Airplanes

From the south-slightly-east-of-central part of the city where I'd been running errands, the sensible way home is the road that goes alongside the river, out almost to my town. The road skirts the city's airport--in fact, it goes right under the takeoff flight path, close to the end of the runway. Now and again, I get really lucky and manage to drive past just as a jet is taking off, thundering a few hundred feet overhead. As I came out on Friday afternoon, when the airport is particularly busy, I got lucky: one plane taking off almost overhead, and other planes circling waiting to land. Wooo!

I love airplanes--not to fly on; that's a different matter, a matter of boredom and stale air and cramped seats; but to watch. Airplanes make me smile like a little kid. I turn off the car radio to hear them thunder, and I follow them as much as I can without crashing the car. I don't know a thing about airplane lore; I can't tell a 767 from a DC whatever. I just love watching the damn things fly, especially when they're taking off or landing. It's the optimism of them that grabs.

Yes, of course I understand the physics of flight, the "hows" and "whys". They're very simple, very straightforward, all these vectors of thrust and drag and lift; properly explained, any sensible 10-year-old can grasp them. But at a real deep-down level, I don't care. The fact remains that anything that weighs 300,000 pounds or so ought to fall right down out of the sky like a rock. That's just obvious common sense, isn't it? Flight, to my mind, is a miracle.

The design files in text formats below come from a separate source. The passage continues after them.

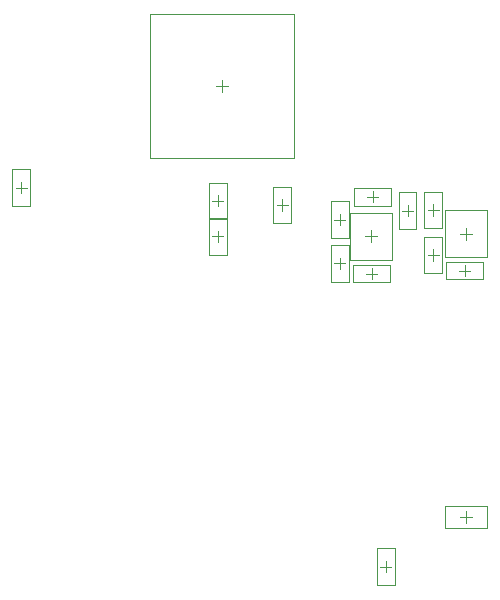
<source format=gbr>
%TF.GenerationSoftware,Altium Limited,Altium Designer,19.0.12 (326)*%
G04 Layer_Color=32768*
%FSLAX45Y45*%
%MOMM*%
%TF.FileFunction,Other,Mechanical_15*%
%TF.Part,Single*%
G01*
G75*
%TA.AperFunction,NonConductor*%
%ADD99C,0.10000*%
%ADD100C,0.05000*%
D99*
X2442802Y6500572D02*
X2542802D01*
X2492802Y6450572D02*
Y6550572D01*
X3805003Y2585002D02*
X3955000D01*
X3805003Y2275000D02*
X3955000D01*
X3805003D02*
Y2585002D01*
X3955000Y2275000D02*
Y2585002D01*
X3879999Y2382498D02*
Y2477499D01*
X3832501Y2430001D02*
X3927502D01*
X4206338Y5605001D02*
X4356335D01*
X4206338Y5294999D02*
X4356335D01*
X4206338D02*
Y5605001D01*
X4356335Y5294999D02*
Y5605001D01*
X4281334Y5402502D02*
Y5497498D01*
X4233836Y5450000D02*
X4328837D01*
X720000Y5485002D02*
X870002D01*
X720000Y5794999D02*
X870002D01*
Y5485002D02*
Y5794999D01*
X720000Y5485002D02*
Y5794999D01*
X795001Y5592500D02*
Y5687501D01*
X747498Y5639998D02*
X842499D01*
X3989706Y5289411D02*
X4139703D01*
X3989706Y5599413D02*
X4139703D01*
Y5289411D02*
Y5599413D01*
X3989706Y5289411D02*
Y5599413D01*
X4064702Y5396914D02*
Y5491910D01*
X4017204Y5444412D02*
X4112205D01*
X2383481Y5383086D02*
X2533484D01*
X2383481Y5073084D02*
X2533484D01*
X2383481D02*
Y5383086D01*
X2533484Y5073084D02*
Y5383086D01*
X2458483Y5180582D02*
Y5275583D01*
X2410985Y5228085D02*
X2505981D01*
X2410982Y5528084D02*
X2505982D01*
X2458482Y5480584D02*
Y5575584D01*
X2383482Y5373084D02*
Y5683084D01*
X2533482Y5373084D02*
Y5683084D01*
X2383482D02*
X2533482D01*
X2383482Y5373084D02*
X2533482D01*
X3606068Y4837867D02*
Y4987869D01*
X3916070Y4837867D02*
Y4987869D01*
X3606068Y4837867D02*
X3916070D01*
X3606068Y4987869D02*
X3916070D01*
X3713566Y4912868D02*
X3808567D01*
X3761069Y4865365D02*
Y4960366D01*
X4385001Y2754999D02*
Y2945001D01*
X4734998Y2754999D02*
Y2945001D01*
X4385001Y2754999D02*
X4734998D01*
X4385001Y2945001D02*
X4734998D01*
X4510000Y2850000D02*
X4610000D01*
X4560002Y2799998D02*
Y2899998D01*
X2956812Y5493676D02*
X3051812D01*
X3004312Y5446176D02*
Y5541176D01*
X3079312Y5338676D02*
Y5648676D01*
X2929312Y5338676D02*
Y5648676D01*
Y5338676D02*
X3079312D01*
X2929312Y5648676D02*
X3079312D01*
X4206338Y5225002D02*
X4356335D01*
X4206338Y4915000D02*
X4356335D01*
X4206338D02*
Y5225002D01*
X4356335Y4915000D02*
Y5225002D01*
X4281334Y5022498D02*
Y5117499D01*
X4233836Y5070001D02*
X4328837D01*
X4702044Y4863260D02*
Y5013262D01*
X4392047Y4863260D02*
Y5013262D01*
X4702044D01*
X4392047Y4863260D02*
X4702044D01*
X4499545Y4938261D02*
X4594546D01*
X4547048Y4890758D02*
Y4985759D01*
X3443574Y5367968D02*
X3538574D01*
X3491074Y5320468D02*
Y5415468D01*
X3566074Y5212968D02*
Y5522968D01*
X3416074Y5212968D02*
Y5522968D01*
Y5212968D02*
X3566074D01*
X3416074Y5522968D02*
X3566074D01*
X3416073Y5152967D02*
X3566075D01*
X3416073Y4842965D02*
X3566075D01*
X3416073D02*
Y5152967D01*
X3566075Y4842965D02*
Y5152967D01*
X3491074Y4950468D02*
Y5045469D01*
X3443576Y4997966D02*
X3538572D01*
X3768598Y5515608D02*
Y5610608D01*
X3721098Y5563108D02*
X3816098D01*
X3613598Y5638108D02*
X3923598D01*
X3613598Y5488108D02*
X3923598D01*
Y5638108D01*
X3613598Y5488108D02*
Y5638108D01*
X3577226Y5027969D02*
X3937225D01*
X3577226Y5427968D02*
X3937225D01*
Y5027969D02*
Y5427968D01*
X3577226Y5027969D02*
Y5427968D01*
X3757225Y5177966D02*
Y5277966D01*
X3707228Y5227968D02*
X3807228D01*
X4380003Y5050001D02*
X4740002D01*
X4380003Y5450000D02*
X4740002D01*
Y5050001D02*
Y5450000D01*
X4380003Y5050001D02*
Y5450000D01*
X4560002Y5199998D02*
Y5299998D01*
X4510000Y5250000D02*
X4610000D01*
D100*
X1882802Y5890572D02*
Y7110572D01*
Y5890572D02*
X3102802D01*
X1882802Y7110572D02*
X3102802D01*
Y5890572D02*
Y7110572D01*
%TF.MD5,229be3f3d8b2d408ab056165a2ff03c7*%
M02*

</source>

It's also obvious common sense, isn't it, that even if you believe in God, life will go on in the future the way it has in the past, that belief can't actually change anything. If we try again what we tried before and failed at, we're just going to fail again. Death and taxes, that's for sure, and Murphy's Laws still hold, and you can't change human nature. There are no miracles, or nothing you can't explain as a sort of magic trick. Nothing that weighs even 3 pounds can stay up in the sky; how can something that weighs as much as an airplane? Nahhhh.... no way.

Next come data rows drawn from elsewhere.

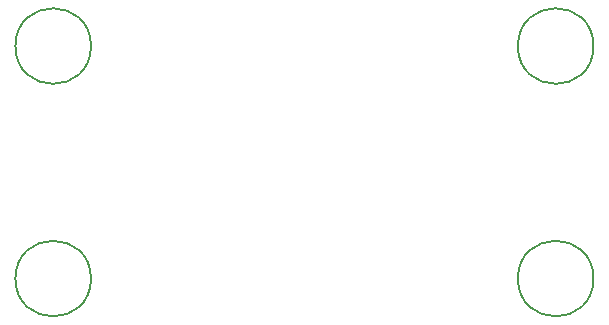
<source format=gbr>
G04 #@! TF.GenerationSoftware,KiCad,Pcbnew,(5.1.4-0-10_14)*
G04 #@! TF.CreationDate,2022-05-27T16:39:41+02:00*
G04 #@! TF.ProjectId,new_rele,6e65775f-7265-46c6-952e-6b696361645f,rev?*
G04 #@! TF.SameCoordinates,Original*
G04 #@! TF.FileFunction,Other,Comment*
%FSLAX46Y46*%
G04 Gerber Fmt 4.6, Leading zero omitted, Abs format (unit mm)*
G04 Created by KiCad (PCBNEW (5.1.4-0-10_14)) date 2022-05-27 16:39:41*
%MOMM*%
%LPD*%
G04 APERTURE LIST*
%ADD10C,0.150000*%
G04 APERTURE END LIST*
D10*
X83210000Y-68580000D02*
G75*
G03X83210000Y-68580000I-3200000J0D01*
G01*
X40665000Y-68580000D02*
G75*
G03X40665000Y-68580000I-3200000J0D01*
G01*
X83210000Y-48895000D02*
G75*
G03X83210000Y-48895000I-3200000J0D01*
G01*
X40665000Y-48895000D02*
G75*
G03X40665000Y-48895000I-3200000J0D01*
G01*
M02*

</source>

But in fact, airplanes don't fall out of the sky. They get up there, and that stay up there, and they come down neatly and nicely thousands of times for every one that screws up. Very, very rarely do they fall from the sky, and then only if something has gone horribly wrong..

The secret is movement and orientation. Airplanes stay up because they thrust forward at a speed that keeps a flow of air pressing upward on the underside of their wings. Same goes for us. When we're moving forward at an appropriate speed (a 767 doesn't fly as fast as Concorde!), we have that life under us that can keep us steady when there seems to be nothing under us but air. It's getting stuck in place--usually because we're too afraid to let go of the ground and take off--that leaves us floundering, rolling, and crashing,

Anyone who's flown a kite (another occupation I have been partial to) knows that the crucial thing is to keep the kite's nose up so the air presses up on its underside. Same goes for us. When we keep our noses pointed in the right direction--not keeping them resolutely stuck in our own navels, not looking down them at other "inferior" people (a besetting sin of Christians in all places and times!), not sniffing out other people's sins to reinforce our own unimpeachable Moral Superiority--then we feel that Wind that can raise us higher and higher and keep us steady, still tethered to this world, but soaring..

Face forward; move even when you don't feel solid ground under your feet; keep your nose pointed straight toward the Light, while staying tethered in this world (for even airplanes have to land!) Have faith that you won't fall from the sky like a stone, that God's breath will be under you, pressing you upward, holding you in its power. Do that, and you can feel it under your wings, that Wind of God, the Spirit at active work in this world, lifting you high, keeping you safe and steady on your way.